As with personal bankruptcy, a business bankruptcy is matter of federal law. The federal Bankruptcy Code has a number of chapters under which a business can file for bankruptcy. The appropriate chapter depends on the specific business, the organizational structure of the business, the specific situation, and the post-bankruptcy goals of the business.
In most cases, a business will file for bankruptcy under Chapter 7, which is a liquidation, or Chapter 11, which is a reorganization. If the business is a family farm or a fishing enterprise, it might be possible to file under Chapter 12, which is specific to those types of family businesses. However, Chapter 12 is rare. Virtually all business bankruptcy cases will fall under Chapter 7 or Chapter 11.

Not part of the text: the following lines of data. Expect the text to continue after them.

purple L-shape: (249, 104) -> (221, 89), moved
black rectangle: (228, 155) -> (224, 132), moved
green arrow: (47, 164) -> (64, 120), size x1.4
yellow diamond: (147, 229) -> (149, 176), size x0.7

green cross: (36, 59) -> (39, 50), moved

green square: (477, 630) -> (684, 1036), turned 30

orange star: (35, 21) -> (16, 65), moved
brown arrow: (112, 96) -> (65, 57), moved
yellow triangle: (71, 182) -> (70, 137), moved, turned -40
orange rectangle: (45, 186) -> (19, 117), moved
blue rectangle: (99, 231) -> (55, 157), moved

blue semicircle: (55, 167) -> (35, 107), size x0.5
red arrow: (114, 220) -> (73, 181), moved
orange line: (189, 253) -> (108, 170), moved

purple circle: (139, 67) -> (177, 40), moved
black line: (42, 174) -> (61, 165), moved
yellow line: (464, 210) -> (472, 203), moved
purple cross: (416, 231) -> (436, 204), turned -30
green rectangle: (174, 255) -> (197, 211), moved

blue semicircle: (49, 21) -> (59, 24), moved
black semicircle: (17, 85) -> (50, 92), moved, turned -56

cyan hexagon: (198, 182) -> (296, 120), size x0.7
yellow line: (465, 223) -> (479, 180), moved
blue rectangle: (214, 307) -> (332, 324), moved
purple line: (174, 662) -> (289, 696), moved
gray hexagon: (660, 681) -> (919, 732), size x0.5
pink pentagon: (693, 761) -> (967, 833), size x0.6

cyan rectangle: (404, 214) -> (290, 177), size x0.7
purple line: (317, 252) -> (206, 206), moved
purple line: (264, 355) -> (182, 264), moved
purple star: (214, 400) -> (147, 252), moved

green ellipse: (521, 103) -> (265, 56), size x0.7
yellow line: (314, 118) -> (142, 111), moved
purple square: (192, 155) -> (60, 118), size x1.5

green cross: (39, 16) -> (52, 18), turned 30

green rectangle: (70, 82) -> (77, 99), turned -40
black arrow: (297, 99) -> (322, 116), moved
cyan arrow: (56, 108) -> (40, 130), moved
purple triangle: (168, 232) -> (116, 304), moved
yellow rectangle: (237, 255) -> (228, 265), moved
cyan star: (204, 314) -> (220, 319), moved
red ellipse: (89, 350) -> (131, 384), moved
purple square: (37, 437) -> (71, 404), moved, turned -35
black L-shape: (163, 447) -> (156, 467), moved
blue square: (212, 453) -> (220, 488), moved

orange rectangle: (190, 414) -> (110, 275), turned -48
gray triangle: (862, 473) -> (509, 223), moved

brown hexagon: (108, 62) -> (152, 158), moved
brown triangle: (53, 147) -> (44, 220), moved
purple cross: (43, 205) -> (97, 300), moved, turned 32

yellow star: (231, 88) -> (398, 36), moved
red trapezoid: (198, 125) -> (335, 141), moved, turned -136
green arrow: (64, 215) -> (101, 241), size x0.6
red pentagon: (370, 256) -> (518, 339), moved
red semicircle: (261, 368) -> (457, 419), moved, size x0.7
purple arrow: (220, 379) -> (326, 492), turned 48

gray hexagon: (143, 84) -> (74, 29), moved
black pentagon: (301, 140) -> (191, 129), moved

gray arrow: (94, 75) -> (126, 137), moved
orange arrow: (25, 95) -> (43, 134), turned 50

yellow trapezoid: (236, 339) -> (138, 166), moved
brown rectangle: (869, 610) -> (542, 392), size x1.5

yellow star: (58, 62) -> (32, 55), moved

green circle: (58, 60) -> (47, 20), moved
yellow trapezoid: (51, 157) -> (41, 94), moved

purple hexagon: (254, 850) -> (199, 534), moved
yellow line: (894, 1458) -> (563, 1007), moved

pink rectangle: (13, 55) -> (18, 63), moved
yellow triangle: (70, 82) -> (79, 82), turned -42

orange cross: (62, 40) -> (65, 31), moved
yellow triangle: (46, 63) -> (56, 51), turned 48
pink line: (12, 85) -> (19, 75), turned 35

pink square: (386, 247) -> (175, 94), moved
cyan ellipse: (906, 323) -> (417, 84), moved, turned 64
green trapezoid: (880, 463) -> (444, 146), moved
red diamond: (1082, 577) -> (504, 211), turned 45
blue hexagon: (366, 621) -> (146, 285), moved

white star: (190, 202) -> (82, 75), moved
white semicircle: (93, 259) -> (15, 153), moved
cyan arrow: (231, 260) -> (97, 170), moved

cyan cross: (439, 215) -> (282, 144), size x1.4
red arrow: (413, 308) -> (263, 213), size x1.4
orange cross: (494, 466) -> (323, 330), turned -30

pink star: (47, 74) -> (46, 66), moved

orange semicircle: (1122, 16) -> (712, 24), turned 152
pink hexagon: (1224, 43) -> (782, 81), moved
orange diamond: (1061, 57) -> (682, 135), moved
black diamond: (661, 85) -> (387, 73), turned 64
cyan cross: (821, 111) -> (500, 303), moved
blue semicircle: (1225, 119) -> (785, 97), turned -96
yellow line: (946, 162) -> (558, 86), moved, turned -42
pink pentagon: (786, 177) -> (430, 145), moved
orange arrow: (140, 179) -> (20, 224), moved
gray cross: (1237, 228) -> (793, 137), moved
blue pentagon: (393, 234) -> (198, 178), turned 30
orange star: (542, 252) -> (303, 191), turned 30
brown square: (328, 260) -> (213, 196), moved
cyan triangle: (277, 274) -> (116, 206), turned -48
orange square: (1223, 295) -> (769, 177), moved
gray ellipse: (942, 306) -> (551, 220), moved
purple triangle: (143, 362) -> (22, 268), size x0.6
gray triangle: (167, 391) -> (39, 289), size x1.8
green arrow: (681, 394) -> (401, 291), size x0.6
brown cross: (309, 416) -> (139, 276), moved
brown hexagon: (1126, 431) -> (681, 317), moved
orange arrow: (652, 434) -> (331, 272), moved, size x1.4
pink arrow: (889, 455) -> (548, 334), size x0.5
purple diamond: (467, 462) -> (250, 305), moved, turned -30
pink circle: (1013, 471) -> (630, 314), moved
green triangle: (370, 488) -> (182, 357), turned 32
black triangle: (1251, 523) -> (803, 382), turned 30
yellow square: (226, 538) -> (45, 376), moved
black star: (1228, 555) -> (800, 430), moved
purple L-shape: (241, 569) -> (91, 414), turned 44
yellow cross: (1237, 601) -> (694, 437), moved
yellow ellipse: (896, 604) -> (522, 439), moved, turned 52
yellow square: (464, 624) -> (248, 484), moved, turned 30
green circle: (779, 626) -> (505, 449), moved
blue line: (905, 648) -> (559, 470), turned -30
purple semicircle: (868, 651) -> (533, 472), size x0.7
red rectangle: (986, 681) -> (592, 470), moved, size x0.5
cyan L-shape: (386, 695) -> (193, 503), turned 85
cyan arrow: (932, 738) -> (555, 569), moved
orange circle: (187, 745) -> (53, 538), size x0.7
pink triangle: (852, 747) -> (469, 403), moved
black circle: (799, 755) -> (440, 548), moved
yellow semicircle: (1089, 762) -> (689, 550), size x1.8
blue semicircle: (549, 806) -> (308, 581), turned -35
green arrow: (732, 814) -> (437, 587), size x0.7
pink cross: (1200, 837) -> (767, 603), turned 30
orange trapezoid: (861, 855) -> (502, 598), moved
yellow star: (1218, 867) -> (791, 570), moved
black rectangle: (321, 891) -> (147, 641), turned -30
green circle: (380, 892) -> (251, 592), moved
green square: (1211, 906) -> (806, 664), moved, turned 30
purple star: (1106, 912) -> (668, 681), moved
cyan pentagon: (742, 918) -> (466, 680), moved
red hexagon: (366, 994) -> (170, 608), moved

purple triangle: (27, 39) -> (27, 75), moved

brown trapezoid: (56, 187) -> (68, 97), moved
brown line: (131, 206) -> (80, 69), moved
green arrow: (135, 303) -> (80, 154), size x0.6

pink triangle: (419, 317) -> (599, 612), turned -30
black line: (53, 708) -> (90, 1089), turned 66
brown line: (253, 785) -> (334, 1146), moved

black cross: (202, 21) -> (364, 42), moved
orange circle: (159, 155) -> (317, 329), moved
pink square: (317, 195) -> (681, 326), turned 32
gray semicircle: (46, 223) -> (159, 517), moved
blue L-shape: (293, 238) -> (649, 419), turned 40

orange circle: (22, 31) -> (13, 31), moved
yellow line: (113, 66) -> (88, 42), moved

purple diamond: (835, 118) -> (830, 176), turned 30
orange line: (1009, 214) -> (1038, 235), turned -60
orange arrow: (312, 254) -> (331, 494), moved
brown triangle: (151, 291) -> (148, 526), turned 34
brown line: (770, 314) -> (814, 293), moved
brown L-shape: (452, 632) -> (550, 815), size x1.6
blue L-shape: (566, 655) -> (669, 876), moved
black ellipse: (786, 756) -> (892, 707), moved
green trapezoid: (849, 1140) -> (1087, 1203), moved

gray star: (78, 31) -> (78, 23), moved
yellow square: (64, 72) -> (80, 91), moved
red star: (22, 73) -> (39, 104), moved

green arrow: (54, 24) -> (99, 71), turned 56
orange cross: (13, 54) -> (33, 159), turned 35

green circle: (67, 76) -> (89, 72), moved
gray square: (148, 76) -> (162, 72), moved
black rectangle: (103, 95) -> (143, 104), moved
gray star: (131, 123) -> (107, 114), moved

Creditors can force a business into involuntary bankruptcy. The chapter options for involuntary bankruptcy are the same as if the business had filed on its own.
Differences between Chapter 7 and Chapter 11 Bankruptcy
The main difference between these two types of bankruptcy is the final outcome. Under a Chapter 7 bankruptcy, the court oversees the sale of all the business assets to pay off creditors, which generally results in the close of the business.
Under a Chapter 11 bankruptcy, the court-appointed trustee oversees a reorganization of the business with the goal of leaving bankruptcy as a stronger, more financially-viable enterprise. During the reorganization, the business will generally restructure its debt into a payment plan that the business can handle with its future earnings.
Business Bankruptcy of a Sole Proprietorship
If a single person entirely owns the business, then the business cannot file for a Chapter 7 liquidation. The individual can file for Chapter 7 bankruptcy, however, and those proceedings may cover the business debts.
A sole proprietorship can file for Chapter 11 reorganization. However, some bankruptcy attorneys are starting to file for sole proprietorship reorganization under Chapter 13, the bankruptcy reorganization chapter that applies to individuals. The purpose under either reorganization chapter is to consolidate the business debts and keep the business going.
Advantages of Filing for Bankruptcy
A bankruptcy filing offers three advantages to businesses: the automatic stay, the centralization of all creditor claims, and the discharging of debt.
Discharging of Debt
Filing for bankruptcy doesn’t mean that creditors must forgive the business’s debts. Under all chapters, the business must generally still pay its debts. However, bankruptcy often does mean that the business may be able to pay less than the amount originally owed to a credit.
When a bankruptcy court approves the discharge of a debt, the court means that the the amount paid has fully satisfied the creditor’s claim with the approval of the bankruptcy court. After discharge of a debt, the creditor generally no longer has any claims against the business as related to that debt.
Automatic Stay and Centralizing Creditor Claims
If a business can’t pay its bills, creditors start calling and they may even start filing lawsuits. Once a business files for bankruptcy, creditors can no longer pursue repayment on their own. Creditors must operate through the bankruptcy court. A bankruptcy filing leads to stays in any other lawsuits filed against the business are stayed. A stay means a temporary stop in outside lawsuits so that the bankruptcy court can first address all matters related to the bankruptcy filing.